[Stated goal]
Answer these questions using the passage about May's music equipment:
1. Which computer did May once own?
2. Which Roland drum machine did May buy last year?
3. Which sound from the TR909 does May say he will probably always live with?

[Passage to read]
§ §
May did own an Atari 1040ST at one time, but he never used it and eventually sold it.
"The reason I haven't started using computer-based sequencers is that I'm frightened of some of the concepts that go with them. Seriously. The computer can show you everything you're doing on screen, which is fascinating, but I think you lose a bit of insight. The fact that you can do everything, see everything completely and microscopically, break everything down...
"Personally I like to change things by playing them, rather than by saying 'OK, I can quantise that one note, I can change that one note until it sounds fine'. It's like writing an exam paper; it's not art any more, it's working with a computer, and a lot of the imagination has gone. Everything's at your fingertips. Computer-based sequencers are going to make the market more boring because it'll be easier for people to create boring music. What comes easy has no substance, what comes with determination and a bit of innovation usually survives."

The "decentralised" approach to music-making which May favours when working with hardware sequencers is also apparent in his use of drum machines.
"Most people nowadays use sampled drum sounds to make one composite kit from several different drum machines", he says. "But while they're using sounds from assorted drum machines, they're making them sound like one drum machine. See, my concept has always been to get the feel from all drum machines simultaneously, not just one feel from one drum machine. I try to connect all the feels so that they accent and bounce off of each other."

One of the newer instruments in the May arsenal is a Roland R8 drum machine, which he bought last year. Does it match up to its classic predecessors?
"I haven't had as much chance to apply it as I want to", he says, "but I did do an experimental track with the R8 by itself a while back, just to see how far I could take the machine. I've got the African percussion card and a couple of others. It's a good drum machine, but Roland need to give the drum sounds more parameters, let a person get deeper into the machine. They're a clever company, though: they introduce things gradually to people."

Although another Roland drum machine, the TR909, will forever be associated with Chicago house music, it has been just as much a part of the Detroit techno sound. However, it seems that, as far as May is concerned, the 909's days are numbered.
"I love the 909 but it's time to move on. I've used it for probably the last time - just outright, anyway.I probably always will live with the kick drum, though. In fact, I sampled it and ran tremendous amounts of dbx on it to create my own kick, compressing the fuck out of it and then taking it almost to the point of distortion. I'm in the midst of trying to experiment with sounds, and I don't know exactly what I'm going to do. Using live drums and percussion is something I have an interest in, but I haven't had a chance to try it yet."

Cheap samplers, ageing hardware sequencers, acoustic drums. . . whatever happened to the "third wave" of technology which May has espoused in the past?
"I know I'm supposed to be innovative and techno and all these things, but I just can't believe that going forward is the only way to go forward", he replies. "Sometimes you have to go backward to go forward. I believe that we can easily get stuck in a tremendous rut at this point in time because we've all become very complacent with the fact that it's easy to buy that cheap computer and some software, go into a studio and have the engineer help you, or pull up that sequencing program that will help you assemble a song if you just follow the written directions on the screen. It's like baking a cake. So this is the point where my concern comes from for originality.
§ §
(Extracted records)
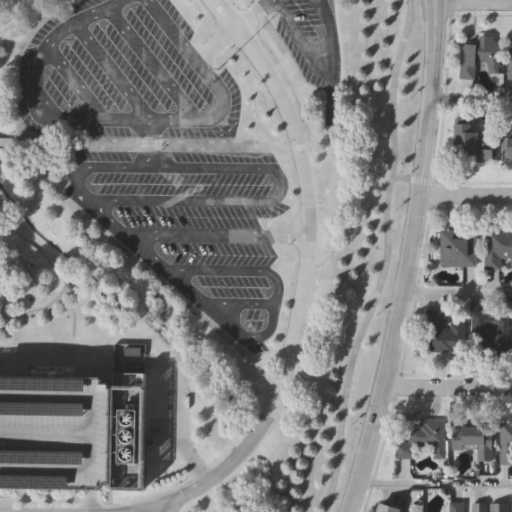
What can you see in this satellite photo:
road: (435, 0)
road: (473, 1)
road: (218, 8)
road: (319, 9)
road: (323, 9)
road: (253, 13)
road: (199, 29)
road: (307, 50)
building: (478, 58)
building: (480, 58)
building: (508, 59)
building: (509, 59)
road: (152, 63)
parking lot: (156, 68)
road: (112, 70)
road: (36, 78)
road: (75, 82)
road: (15, 85)
road: (471, 100)
road: (302, 103)
road: (0, 141)
road: (149, 142)
road: (70, 143)
road: (148, 144)
road: (228, 144)
road: (310, 144)
building: (470, 146)
building: (473, 146)
building: (506, 146)
building: (509, 148)
road: (275, 170)
road: (413, 179)
road: (464, 197)
parking lot: (194, 225)
road: (216, 234)
building: (496, 248)
building: (497, 248)
building: (456, 249)
road: (143, 250)
building: (458, 250)
road: (385, 258)
road: (408, 259)
road: (142, 267)
road: (236, 270)
road: (305, 271)
road: (457, 294)
park: (53, 305)
road: (73, 313)
road: (14, 316)
road: (272, 322)
building: (440, 332)
building: (490, 332)
building: (491, 332)
building: (445, 334)
road: (285, 380)
road: (320, 381)
road: (447, 388)
building: (127, 414)
road: (181, 415)
parking lot: (55, 430)
building: (55, 430)
building: (428, 436)
building: (427, 439)
building: (475, 439)
building: (506, 441)
building: (475, 442)
building: (506, 443)
road: (434, 484)
road: (162, 494)
road: (88, 499)
building: (458, 506)
building: (457, 507)
building: (492, 507)
building: (388, 508)
building: (491, 508)
building: (387, 509)
road: (146, 510)
road: (157, 510)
§ §
[In response]
1. An Atari 1040ST.
2. A Roland R8.
3. The kick drum.